In the 1990s, UEFA required the stadium to become an all-seater, which would have reduced capacity to 50,000 seats. Club president Mendoza therefore started an extensive redevelopment program that included extending the third tier over the entire stadium, the creation of corporate facilities, and four access towers in each corner of the stadium. Works started in 1992 and were completed two years later.
In the summer of 1998, and chaired by Lorenzo Sanz, the Santiago Bernabéu adopted an all-seating arrangement, bringing its capacity down to 75,328 spectators.
When Florentino Pérez became the president of Real Madrid, he launched a “master plan” with one goal: to improve the comfort of the Santiago Bernabéu and the quality of its facilities, and maximise revenue for the stadium.
Pérez invested €127 million in five years (2001–2006) by adding an expansion to the east side of the stadium, as well adding a new façade on Father Damien street, new costumes, new boxes and VIP areas, a new stage in honour of the east side, a new press area (also located on the east side), a new audio system, new bars, integration of heating in the stands, panoramic lifts, new restaurants, escalators in the tower access, and implementation of the multipurpose building in Father Damien street.
Following the enlargement of the lateral east side and the creation of new galleries, the capacity of the Santiago Bernabéu was 80,354, all seated. The last change was an increase of about five thousand to a capacity of 85,454, effected in 2012.
In its history, Estadio Santiago Bernabéu has hosted four European Cup and Champions League finals. The first final was in 1957 between Real Madrid and Fiorentina (2-0), the second in 1969 between AC Milan and Ajax (4-1), the third in 1980 between Nottingham Forest and Hamburg (1-0), and the last one in 2010 between Internazionale and Bayern Munich (2-0).
A €525 million renovation project was set to begin in summer 2017, but began in 2019. The capacity will remain at 81,000 seats, but the height will be increased by ten metres and a roof will be added. The club is expected to sell the naming rights to the renovated stadium.
The work is expected to last three and a half years (2019–2022).
In order for the project not to get in the way of playing matches, the team will use Roman techniques with raising the top, which will make it easier for the works to continue while the season is underway and there are matches once or twice a week. "The project is complex because it will not stop the football and therefore complicates the works and design, which has a roof that encloses the whole stadium. They are going to lift the roof like the Romans did, but with modern technology. They will raise the inner ring by string-pulling with hydraulic jacks, bridge technology and ski lifts in a short period of time in the summer to respect the sporting calendar," said Tristán López Chicheri, the individual in charge of renovation.
Chicheri believes the renovation will bring tourists to the stadium all year round, with many attractions planned.
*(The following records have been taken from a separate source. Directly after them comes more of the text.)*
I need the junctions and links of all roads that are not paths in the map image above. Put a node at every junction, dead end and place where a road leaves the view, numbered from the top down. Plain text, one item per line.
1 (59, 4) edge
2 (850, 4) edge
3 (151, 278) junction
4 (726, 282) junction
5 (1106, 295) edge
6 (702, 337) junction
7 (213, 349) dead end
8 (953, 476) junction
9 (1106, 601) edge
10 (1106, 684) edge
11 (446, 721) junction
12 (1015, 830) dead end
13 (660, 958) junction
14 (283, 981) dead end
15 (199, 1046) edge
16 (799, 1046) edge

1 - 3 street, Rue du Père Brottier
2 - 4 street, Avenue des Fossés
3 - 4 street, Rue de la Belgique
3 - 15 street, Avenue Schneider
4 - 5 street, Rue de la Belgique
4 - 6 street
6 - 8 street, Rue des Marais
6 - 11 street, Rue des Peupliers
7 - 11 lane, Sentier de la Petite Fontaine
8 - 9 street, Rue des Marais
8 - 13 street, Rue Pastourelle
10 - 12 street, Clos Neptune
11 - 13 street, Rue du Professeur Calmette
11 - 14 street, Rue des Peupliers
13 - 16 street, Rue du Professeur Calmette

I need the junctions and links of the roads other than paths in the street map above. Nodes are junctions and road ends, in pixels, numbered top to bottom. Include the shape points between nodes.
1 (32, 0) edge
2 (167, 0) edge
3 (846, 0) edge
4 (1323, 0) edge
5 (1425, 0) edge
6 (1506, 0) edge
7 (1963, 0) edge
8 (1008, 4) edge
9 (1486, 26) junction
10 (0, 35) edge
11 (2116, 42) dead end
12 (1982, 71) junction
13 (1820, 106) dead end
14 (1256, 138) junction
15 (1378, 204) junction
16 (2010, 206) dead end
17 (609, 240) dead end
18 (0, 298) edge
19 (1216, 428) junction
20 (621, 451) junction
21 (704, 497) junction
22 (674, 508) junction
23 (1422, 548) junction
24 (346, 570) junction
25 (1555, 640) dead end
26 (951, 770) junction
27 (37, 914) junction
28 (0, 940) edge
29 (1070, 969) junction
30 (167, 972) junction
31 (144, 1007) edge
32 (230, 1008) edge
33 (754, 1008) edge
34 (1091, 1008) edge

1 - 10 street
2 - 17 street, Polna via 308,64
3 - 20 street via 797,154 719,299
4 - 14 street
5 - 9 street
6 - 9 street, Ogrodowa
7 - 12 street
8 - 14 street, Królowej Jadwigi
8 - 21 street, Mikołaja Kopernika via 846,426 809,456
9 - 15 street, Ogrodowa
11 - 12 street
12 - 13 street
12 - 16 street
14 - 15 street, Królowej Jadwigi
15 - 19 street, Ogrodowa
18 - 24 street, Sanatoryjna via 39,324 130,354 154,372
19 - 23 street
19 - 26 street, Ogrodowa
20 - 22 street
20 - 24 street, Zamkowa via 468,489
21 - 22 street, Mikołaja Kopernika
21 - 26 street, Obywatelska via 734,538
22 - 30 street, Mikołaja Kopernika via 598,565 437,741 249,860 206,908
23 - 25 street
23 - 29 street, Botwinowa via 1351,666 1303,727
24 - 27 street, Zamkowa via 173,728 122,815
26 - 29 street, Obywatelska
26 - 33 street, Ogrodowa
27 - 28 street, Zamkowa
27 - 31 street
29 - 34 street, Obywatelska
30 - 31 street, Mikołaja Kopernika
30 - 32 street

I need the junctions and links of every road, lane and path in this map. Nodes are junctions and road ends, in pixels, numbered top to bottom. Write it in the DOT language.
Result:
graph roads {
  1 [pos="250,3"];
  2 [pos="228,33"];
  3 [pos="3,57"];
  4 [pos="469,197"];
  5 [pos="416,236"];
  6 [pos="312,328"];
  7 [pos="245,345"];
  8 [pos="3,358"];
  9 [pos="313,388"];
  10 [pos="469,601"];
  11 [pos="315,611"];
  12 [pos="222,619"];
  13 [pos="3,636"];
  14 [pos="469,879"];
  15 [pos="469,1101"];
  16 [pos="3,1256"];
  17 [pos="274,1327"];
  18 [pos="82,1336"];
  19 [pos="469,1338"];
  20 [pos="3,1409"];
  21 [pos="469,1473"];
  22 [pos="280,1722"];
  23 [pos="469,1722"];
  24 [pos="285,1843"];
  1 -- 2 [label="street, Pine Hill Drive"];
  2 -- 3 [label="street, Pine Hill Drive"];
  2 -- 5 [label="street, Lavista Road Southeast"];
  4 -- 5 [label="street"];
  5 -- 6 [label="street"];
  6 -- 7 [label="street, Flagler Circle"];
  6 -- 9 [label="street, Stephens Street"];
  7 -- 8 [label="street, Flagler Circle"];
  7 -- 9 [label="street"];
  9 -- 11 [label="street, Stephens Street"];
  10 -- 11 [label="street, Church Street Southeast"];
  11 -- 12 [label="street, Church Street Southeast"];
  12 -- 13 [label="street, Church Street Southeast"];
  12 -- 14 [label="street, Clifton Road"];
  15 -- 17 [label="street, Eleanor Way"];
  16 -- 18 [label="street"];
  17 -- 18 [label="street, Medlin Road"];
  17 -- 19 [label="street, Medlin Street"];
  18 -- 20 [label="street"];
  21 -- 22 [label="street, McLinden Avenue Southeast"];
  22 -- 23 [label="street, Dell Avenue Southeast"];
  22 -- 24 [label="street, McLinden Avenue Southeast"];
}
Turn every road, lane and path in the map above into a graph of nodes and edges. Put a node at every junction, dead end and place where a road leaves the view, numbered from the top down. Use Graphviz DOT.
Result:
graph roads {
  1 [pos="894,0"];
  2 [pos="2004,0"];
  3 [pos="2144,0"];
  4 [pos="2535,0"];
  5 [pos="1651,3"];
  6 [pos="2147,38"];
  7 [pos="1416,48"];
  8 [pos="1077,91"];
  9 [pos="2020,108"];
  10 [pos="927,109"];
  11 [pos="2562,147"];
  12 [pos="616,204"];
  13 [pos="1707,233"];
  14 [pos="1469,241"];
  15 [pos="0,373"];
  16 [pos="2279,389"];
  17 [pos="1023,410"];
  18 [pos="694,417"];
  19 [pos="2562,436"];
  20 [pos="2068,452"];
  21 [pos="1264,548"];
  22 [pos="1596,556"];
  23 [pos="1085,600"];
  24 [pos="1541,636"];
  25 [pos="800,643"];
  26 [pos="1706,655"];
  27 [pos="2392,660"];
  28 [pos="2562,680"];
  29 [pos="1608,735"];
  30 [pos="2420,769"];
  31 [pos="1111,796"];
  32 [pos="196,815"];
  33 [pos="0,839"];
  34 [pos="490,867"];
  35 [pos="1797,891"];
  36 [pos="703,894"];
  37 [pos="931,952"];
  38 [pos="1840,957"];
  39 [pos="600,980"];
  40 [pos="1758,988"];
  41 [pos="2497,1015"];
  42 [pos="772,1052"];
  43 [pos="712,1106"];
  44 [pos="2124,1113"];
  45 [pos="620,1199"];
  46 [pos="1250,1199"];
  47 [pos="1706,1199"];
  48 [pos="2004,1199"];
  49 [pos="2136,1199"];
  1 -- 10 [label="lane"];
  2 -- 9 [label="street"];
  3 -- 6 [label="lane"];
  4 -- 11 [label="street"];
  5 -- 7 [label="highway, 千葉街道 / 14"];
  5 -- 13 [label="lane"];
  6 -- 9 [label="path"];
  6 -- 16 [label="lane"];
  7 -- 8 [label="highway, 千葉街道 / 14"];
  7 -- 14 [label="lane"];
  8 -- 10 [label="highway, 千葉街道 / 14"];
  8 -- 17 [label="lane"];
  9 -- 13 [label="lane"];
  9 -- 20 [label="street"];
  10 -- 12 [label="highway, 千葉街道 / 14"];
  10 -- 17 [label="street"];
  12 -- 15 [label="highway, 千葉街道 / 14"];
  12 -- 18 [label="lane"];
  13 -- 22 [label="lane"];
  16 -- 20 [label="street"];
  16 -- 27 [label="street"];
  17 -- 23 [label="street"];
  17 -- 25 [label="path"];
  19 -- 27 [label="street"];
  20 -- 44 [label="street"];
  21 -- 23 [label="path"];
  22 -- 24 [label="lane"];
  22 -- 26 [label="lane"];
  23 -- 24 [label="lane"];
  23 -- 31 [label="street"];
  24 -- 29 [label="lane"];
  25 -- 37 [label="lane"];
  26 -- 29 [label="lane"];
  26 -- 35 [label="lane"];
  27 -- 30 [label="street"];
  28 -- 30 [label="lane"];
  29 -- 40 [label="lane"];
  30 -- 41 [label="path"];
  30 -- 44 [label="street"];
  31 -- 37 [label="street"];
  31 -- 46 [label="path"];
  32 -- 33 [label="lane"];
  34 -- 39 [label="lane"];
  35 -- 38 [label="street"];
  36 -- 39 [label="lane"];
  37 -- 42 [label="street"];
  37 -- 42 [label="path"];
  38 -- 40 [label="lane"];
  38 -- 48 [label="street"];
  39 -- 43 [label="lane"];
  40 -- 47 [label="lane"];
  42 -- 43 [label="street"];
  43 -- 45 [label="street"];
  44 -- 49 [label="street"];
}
The stadium is supposed to have more restaurants, a shopping centre and a hotel, with some rooms having a view of the pitch. 'Digital stadium of the future' will be equipped with a 360-degree screen and retractable roof. "It is not only on matchdays that it will be used – there are venues like the Bernabéu that are in the middle of the city and it is a shame that they have no life beyond 35–40 matches a year," said Chicheri.
The areas around the Bernabéu will be rearranged: the Plaza de los Sagrados Corazones will be removed to be replaced by 6,000 square metres of gardens.